INPUT DATA Block Start

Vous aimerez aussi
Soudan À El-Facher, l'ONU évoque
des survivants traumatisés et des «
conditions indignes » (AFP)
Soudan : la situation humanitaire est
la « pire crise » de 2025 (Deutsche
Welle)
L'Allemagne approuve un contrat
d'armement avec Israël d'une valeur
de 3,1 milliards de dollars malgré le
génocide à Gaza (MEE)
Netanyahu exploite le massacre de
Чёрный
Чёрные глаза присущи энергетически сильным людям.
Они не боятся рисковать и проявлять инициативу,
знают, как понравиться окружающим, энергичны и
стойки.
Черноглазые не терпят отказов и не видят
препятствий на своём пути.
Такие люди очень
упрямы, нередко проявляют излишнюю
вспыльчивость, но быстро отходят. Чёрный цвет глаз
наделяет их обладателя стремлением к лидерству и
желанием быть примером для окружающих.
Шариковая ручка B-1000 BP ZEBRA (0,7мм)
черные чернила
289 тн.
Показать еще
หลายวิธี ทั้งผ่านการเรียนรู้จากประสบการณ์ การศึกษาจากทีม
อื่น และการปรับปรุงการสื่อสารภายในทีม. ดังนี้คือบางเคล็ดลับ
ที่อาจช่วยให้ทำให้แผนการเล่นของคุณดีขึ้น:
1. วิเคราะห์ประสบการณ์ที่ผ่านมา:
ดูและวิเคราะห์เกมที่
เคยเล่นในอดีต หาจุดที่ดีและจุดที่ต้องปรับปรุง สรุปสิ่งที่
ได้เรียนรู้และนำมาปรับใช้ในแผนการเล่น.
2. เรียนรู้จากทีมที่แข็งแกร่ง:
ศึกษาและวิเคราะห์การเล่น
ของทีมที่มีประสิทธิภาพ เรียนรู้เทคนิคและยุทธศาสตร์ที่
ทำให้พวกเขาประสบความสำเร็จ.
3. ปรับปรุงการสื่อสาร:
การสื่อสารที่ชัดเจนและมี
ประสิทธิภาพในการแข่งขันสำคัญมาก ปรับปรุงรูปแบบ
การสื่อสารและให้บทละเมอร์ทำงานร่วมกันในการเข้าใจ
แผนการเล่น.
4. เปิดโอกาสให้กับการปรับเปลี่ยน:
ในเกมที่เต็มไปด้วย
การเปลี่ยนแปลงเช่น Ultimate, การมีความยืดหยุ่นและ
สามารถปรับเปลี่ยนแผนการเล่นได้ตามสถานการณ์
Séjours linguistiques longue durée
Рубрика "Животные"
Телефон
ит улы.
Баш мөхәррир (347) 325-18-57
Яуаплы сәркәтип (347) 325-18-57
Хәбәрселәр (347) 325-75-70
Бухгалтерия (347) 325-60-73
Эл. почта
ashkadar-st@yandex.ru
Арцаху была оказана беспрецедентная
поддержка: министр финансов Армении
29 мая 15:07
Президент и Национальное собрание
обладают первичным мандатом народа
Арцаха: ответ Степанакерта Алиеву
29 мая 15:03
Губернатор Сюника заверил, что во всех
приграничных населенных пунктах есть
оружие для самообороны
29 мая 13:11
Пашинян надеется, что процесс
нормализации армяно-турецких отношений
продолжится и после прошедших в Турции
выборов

INPUT DATA Block End

- **REQUEST**
The expected answer is one number: how many lines above contain "ทำให".

- **ANSWER BELOW**
2